The two utilities also must enter into 15-year contracts for RECs from low-emission Class I renewable energy facilities (on the customer side of the meter) up to 2 MW. The law establishes “low-emission facility” status for facilities that produce no more than 0.07 pounds per MWh of nitrogen oxides, 0.10 pounds per MWh of carbon monoxide, 0.02 pounds per MWh of volatile organic compounds, and one grain per 100 standard cubic feet. This category could include facilities that generate electricity using fuel cells, biomass or landfill gas. Resulting low-emission RECs (LRECs) may be used for RPS compliance during the year of generation or the subsequent year.
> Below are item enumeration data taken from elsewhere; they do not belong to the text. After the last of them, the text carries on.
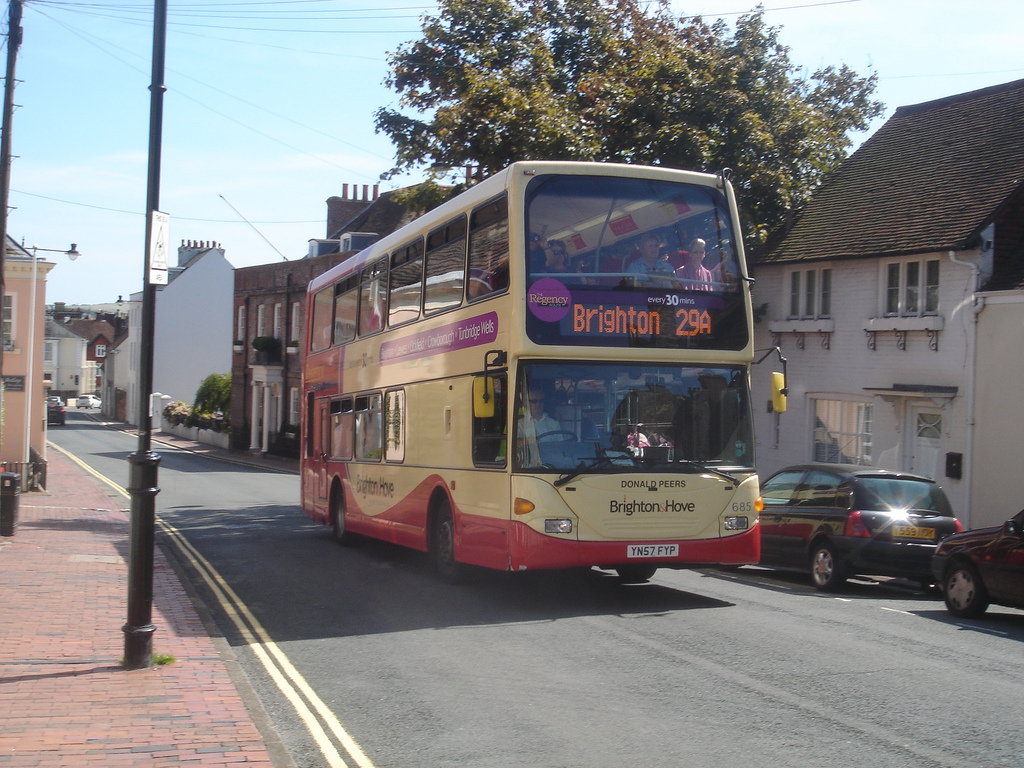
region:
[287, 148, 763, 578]
Large yellow and red bus.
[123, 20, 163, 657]
A tall black street light.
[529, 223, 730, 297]
People sitting on top level.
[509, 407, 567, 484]
Bus driver wearing white shirt.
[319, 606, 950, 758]
Black colored pavement road.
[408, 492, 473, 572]
Front right wheel of bus.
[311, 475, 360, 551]
Right rear wheel of bus.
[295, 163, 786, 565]
Bus driving down street.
Utilities are required to spend up to $4 million on LREC contracts annually.* 

The utilities jointly submitted their six-year solicitation plan in December 2011 and issued their first request for proposals (RFP) in May 2012. Winning bids are evaluated based on project quality, proposed ZREC or LREC price, and compliance with the RFP process. Bids are submitted online. Projects must be located in CL&P's or UI's service territory.

* PURA is authorized to review this budget and make adjustments after Year 3 for LRECs and Year 4 for ZRECs. It may terminate the program entirely if technology costs do not continue to fall. Because the utilities must spend $8 million per year on new 15-year ZREC contracts and $4 million per year on new 15-year LREC contracts, the total value of the annual solicitation is $120 million for ZRECs and $60 million for LRECs.